AI, with its power to analyze vast amounts of data, is changing what’s possible. Scottsdale, Arizona, USA, for example, collects a lot of data. Brent Stockwell, assistant city manager, said the city’s data scientist found that the city receives more noise complaints when it’s loud on Wednesdays than any other day of the week, even though weekends were louder.

The data scientist observed that residents may be less tolerant of higher volumes during the week, which tracks with common logic. With data confirming the connection between expectations and noise level, the city is working to draft updates to its entertainment-related sound ordinance requiring businesses to have lower sound levels on weekdays.

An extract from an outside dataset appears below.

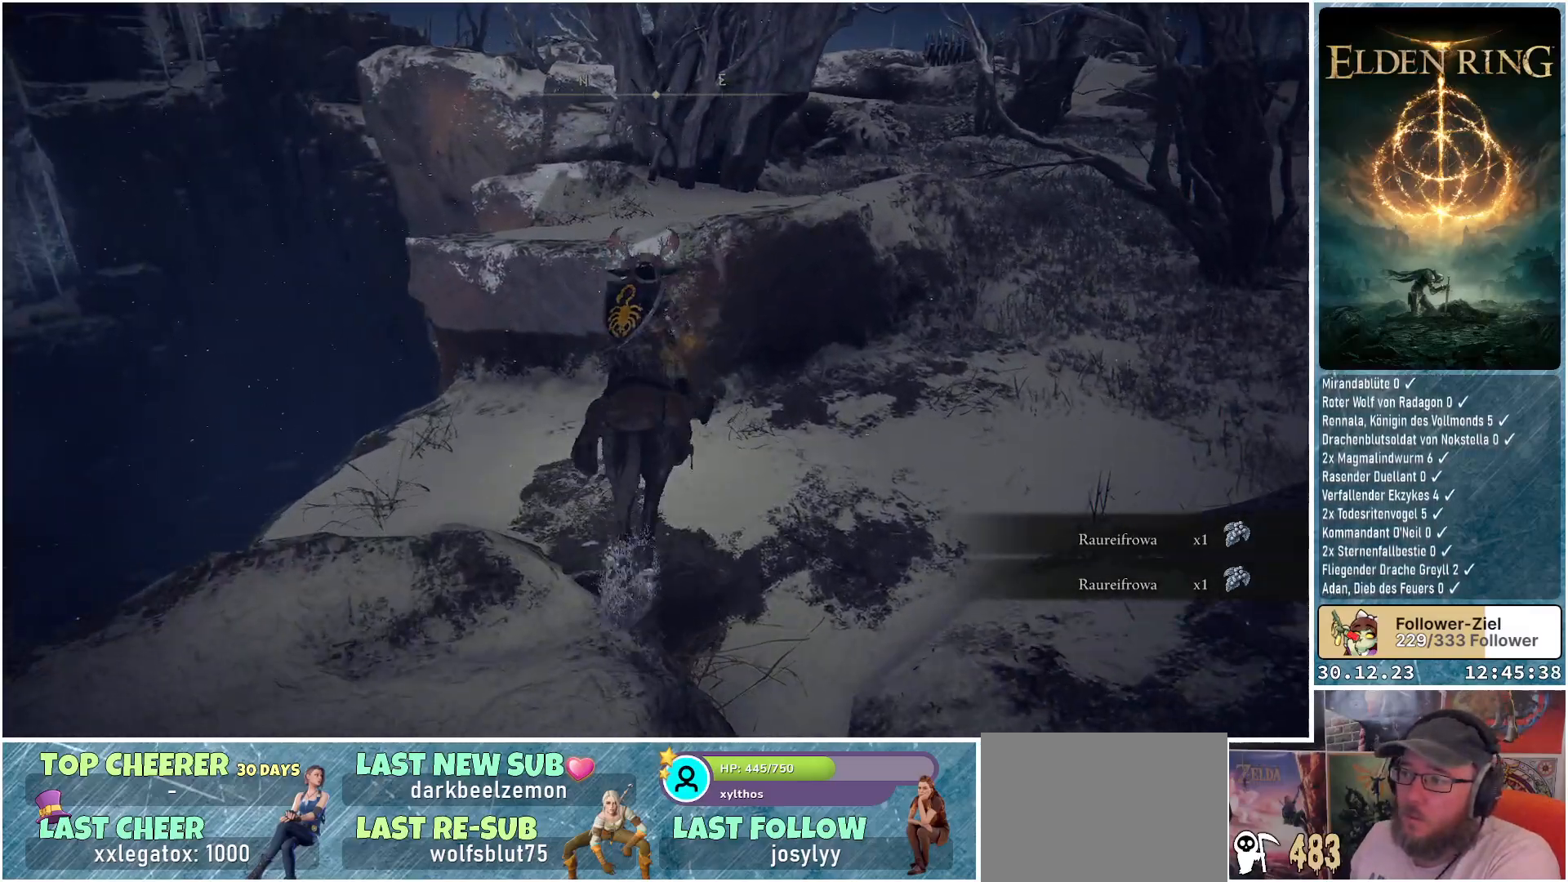
{"buttons": [], "left_stick": "up", "right_stick": "center", "events": [[234, "A", "down"], [301, "A", "up"]]}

This is one small example of using data connections. Now imagine this analysis times 100. There are galaxies of data floating around online. AI has the power to analyze that data and illuminate correlations that humans might miss.

“By analyzing data using AI, you could do analysis much more quickly,” Stockwell says. “People tend to be limited by their own biases and perceptions rather than really trying to look for the significant and important patterns. There may be something there that’s not readily apparent to a person.”

Decision-making in Local Government Today

Right now, most local governments do not use data to inform decision-making as much as they could. “Too frequently we’re using human intelligence to say, ‘Here’s what we think the issues are,’ rather than a data-informed, data-focused approach, and looking at the patterns,” Stockwell says.

According to David Swindell, director of the Center for Urban Innovation at Arizona State University, about 40% of cities collect data. Yet, only a fraction use it for performance management. The government data that does exist is collecting digital dust.

As a result, Stockwell says there may be too much reliance on brainstorming in local government rather than looking at data and trends. Creative thinking is important, but governments often spend too much time, money, and energy on items that people perceive to be a problem, rather than actual problems that might benefit their communities more in the long run.

For governments that don’t use data at all, lack of resources, funding, time, staff know-how, or desire to implement new processes can all contribute to the lack of a data-driven culture.

How Well-Trained AI Can Help

AI can quickly present accurate facts up front to streamline the decision-making process. “As local government professionals, we’re decision support. We’re helping other people to make decisions, and we should use the tools available to us to do that,” Stockwell says.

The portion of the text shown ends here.